- Task
Extract each line holding the word "distance" from the entries.

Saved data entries
□ □ □ □ □ □ □

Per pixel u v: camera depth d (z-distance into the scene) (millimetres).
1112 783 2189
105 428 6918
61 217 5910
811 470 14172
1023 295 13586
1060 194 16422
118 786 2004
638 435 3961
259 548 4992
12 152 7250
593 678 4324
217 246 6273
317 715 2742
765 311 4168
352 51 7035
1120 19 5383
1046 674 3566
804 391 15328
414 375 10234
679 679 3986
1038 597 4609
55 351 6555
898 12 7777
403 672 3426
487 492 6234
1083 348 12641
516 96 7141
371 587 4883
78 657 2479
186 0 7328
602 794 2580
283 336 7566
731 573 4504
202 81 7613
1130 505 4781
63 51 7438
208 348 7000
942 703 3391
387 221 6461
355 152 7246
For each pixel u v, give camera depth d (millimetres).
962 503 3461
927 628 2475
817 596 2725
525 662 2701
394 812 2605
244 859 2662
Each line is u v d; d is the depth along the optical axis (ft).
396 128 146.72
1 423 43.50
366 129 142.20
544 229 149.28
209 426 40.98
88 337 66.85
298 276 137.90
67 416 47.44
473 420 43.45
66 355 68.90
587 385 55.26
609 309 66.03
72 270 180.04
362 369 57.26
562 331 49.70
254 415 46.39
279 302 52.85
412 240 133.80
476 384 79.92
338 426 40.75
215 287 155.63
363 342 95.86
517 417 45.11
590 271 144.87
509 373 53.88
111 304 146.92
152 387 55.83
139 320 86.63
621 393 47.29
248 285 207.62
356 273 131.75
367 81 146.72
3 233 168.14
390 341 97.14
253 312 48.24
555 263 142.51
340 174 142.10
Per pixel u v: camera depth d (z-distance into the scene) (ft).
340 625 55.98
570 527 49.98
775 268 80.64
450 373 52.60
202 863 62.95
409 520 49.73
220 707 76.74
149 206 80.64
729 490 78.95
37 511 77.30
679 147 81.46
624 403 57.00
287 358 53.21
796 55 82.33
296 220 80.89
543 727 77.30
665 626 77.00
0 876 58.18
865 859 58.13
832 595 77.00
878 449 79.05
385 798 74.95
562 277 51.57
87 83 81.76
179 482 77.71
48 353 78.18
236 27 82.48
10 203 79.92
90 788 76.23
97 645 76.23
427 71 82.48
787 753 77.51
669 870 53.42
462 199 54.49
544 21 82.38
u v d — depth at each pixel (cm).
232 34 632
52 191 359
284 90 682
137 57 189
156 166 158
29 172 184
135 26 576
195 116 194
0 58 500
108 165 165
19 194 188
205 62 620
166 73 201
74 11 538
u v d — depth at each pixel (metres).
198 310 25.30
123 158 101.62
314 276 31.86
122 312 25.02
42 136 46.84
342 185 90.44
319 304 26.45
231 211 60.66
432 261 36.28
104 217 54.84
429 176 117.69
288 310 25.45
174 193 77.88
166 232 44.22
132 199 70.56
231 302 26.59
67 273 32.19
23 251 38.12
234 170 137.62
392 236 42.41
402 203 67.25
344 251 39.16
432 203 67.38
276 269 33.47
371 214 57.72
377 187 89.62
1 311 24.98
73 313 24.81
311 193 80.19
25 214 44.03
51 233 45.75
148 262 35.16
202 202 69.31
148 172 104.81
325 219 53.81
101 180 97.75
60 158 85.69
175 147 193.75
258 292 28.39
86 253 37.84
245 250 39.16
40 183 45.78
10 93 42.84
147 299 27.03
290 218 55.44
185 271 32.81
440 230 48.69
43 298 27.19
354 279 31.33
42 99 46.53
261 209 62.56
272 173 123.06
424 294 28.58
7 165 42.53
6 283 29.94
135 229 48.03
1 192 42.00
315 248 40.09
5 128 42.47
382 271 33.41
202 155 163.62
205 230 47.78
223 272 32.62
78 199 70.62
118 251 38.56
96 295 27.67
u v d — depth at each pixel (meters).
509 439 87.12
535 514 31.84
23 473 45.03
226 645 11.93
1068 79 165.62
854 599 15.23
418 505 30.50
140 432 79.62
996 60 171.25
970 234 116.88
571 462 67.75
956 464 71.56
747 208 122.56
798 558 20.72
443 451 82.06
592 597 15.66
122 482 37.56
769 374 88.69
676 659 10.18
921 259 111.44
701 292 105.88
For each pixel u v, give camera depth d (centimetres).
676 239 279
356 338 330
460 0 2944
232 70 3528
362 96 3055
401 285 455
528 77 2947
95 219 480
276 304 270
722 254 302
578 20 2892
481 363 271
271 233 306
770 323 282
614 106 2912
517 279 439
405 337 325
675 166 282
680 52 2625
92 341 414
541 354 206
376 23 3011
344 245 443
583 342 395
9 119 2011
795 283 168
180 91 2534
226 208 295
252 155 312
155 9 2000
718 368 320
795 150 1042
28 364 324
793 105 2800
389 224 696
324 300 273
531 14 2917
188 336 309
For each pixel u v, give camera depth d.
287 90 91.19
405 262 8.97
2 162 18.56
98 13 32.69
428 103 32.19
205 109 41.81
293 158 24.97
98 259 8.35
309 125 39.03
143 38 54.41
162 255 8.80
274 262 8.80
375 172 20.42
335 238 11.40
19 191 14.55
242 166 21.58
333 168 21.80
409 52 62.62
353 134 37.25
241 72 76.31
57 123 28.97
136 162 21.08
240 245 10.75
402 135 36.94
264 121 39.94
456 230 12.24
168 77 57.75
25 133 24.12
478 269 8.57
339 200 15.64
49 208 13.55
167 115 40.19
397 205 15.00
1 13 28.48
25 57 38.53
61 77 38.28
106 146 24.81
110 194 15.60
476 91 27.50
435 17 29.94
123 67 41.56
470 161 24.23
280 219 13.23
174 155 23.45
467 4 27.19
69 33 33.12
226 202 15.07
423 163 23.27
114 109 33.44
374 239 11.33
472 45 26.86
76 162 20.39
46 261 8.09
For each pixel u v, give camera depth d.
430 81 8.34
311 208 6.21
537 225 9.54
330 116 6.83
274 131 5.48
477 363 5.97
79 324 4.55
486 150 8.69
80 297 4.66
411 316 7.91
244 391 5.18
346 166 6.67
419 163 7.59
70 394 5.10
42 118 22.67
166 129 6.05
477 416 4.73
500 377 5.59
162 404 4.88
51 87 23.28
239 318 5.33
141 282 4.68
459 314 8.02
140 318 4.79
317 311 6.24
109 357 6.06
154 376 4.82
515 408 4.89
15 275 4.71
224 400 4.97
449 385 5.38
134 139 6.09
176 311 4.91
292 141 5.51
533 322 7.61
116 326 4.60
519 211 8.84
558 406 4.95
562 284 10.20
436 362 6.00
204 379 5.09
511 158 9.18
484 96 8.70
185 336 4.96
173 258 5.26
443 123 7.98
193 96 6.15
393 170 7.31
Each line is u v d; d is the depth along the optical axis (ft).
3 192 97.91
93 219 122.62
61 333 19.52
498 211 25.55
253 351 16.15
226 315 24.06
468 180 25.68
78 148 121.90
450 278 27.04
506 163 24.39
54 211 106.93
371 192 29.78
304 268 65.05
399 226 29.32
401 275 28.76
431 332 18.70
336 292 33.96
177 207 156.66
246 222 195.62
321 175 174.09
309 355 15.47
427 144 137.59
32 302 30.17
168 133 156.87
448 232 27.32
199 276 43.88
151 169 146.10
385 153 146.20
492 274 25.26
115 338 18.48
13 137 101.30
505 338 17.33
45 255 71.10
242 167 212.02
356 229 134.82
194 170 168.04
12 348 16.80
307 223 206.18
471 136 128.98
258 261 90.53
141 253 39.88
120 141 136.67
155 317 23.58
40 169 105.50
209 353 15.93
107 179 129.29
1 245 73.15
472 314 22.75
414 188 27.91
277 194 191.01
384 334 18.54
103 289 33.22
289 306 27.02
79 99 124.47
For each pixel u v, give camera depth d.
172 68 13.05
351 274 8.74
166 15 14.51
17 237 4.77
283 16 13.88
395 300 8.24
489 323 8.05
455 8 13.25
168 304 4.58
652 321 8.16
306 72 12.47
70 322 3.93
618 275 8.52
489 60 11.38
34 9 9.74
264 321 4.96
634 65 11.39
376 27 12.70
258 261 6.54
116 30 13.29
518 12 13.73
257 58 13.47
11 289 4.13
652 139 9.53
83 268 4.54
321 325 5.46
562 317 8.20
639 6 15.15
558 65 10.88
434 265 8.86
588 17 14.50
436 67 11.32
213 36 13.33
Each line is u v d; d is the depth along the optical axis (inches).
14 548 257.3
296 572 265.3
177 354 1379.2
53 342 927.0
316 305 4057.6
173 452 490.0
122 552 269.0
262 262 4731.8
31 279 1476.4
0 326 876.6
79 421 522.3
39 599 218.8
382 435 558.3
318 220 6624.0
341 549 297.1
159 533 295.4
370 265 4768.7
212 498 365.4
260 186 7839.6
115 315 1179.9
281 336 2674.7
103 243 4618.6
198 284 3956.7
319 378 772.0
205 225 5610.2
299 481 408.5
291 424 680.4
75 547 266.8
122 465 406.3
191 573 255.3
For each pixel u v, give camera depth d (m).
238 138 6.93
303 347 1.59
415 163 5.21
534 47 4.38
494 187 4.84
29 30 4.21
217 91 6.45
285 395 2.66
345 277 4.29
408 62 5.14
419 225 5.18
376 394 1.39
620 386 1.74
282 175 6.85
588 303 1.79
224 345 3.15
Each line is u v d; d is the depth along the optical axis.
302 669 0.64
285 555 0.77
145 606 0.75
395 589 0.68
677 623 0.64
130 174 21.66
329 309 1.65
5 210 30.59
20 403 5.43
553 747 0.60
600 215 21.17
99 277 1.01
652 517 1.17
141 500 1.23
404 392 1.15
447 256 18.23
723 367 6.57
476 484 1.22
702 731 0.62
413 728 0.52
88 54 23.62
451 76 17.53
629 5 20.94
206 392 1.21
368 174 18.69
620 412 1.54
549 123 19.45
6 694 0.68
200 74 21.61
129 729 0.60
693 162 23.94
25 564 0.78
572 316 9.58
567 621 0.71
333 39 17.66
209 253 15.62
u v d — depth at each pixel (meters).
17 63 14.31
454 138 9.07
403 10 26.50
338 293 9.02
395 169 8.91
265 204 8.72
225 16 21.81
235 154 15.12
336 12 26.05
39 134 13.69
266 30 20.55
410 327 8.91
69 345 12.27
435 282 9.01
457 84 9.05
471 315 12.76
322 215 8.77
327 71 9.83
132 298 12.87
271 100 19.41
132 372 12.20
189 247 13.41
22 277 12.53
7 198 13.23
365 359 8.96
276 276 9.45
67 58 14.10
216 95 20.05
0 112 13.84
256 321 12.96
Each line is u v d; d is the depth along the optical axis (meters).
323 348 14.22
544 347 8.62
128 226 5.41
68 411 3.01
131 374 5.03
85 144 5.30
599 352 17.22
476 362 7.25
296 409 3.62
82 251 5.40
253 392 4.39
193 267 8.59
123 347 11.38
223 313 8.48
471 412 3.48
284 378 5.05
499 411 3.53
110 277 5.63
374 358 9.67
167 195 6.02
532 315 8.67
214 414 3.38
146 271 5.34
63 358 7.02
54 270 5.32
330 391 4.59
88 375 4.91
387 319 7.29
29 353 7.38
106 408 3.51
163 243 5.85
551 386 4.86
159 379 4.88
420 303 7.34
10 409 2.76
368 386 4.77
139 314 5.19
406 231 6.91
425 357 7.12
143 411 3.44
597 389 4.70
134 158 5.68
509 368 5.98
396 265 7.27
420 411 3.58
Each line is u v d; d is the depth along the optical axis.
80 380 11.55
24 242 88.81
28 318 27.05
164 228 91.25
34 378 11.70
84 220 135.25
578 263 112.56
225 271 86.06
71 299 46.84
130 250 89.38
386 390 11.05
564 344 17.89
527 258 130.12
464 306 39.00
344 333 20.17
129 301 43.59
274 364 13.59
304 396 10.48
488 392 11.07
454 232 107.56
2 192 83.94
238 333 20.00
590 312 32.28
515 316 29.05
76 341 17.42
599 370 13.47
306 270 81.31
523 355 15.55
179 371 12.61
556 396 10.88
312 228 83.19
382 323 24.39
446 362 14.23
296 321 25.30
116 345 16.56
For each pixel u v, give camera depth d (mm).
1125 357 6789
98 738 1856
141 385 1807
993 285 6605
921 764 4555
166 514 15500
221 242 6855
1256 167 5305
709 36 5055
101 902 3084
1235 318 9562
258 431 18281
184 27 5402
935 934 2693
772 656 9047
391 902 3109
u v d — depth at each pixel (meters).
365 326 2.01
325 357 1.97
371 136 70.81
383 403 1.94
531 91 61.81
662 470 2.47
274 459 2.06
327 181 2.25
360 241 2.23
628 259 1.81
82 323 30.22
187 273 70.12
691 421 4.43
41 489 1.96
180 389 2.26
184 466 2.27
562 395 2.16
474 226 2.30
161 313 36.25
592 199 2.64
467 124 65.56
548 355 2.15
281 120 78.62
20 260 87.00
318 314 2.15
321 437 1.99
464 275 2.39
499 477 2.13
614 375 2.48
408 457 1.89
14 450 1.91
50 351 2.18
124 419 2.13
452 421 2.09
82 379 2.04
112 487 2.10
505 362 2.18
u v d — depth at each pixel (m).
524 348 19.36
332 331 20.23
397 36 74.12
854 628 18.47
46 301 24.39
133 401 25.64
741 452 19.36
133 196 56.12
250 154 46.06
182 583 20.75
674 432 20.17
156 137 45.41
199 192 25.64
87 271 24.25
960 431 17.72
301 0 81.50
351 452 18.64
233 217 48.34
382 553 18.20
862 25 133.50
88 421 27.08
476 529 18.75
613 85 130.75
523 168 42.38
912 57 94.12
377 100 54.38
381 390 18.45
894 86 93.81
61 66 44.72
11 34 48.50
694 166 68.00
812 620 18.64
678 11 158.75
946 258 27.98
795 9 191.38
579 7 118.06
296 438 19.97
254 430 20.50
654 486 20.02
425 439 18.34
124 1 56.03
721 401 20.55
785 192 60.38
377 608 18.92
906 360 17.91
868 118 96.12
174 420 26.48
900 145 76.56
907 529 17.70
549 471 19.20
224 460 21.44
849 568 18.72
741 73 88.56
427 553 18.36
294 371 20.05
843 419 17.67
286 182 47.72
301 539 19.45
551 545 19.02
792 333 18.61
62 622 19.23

□ □ □ □ □ □ □

- Response
Per pixel u v: camera depth d (z-distance into the scene) (millimetres).
Per pixel u v: camera depth d (z-distance into the scene) (ft).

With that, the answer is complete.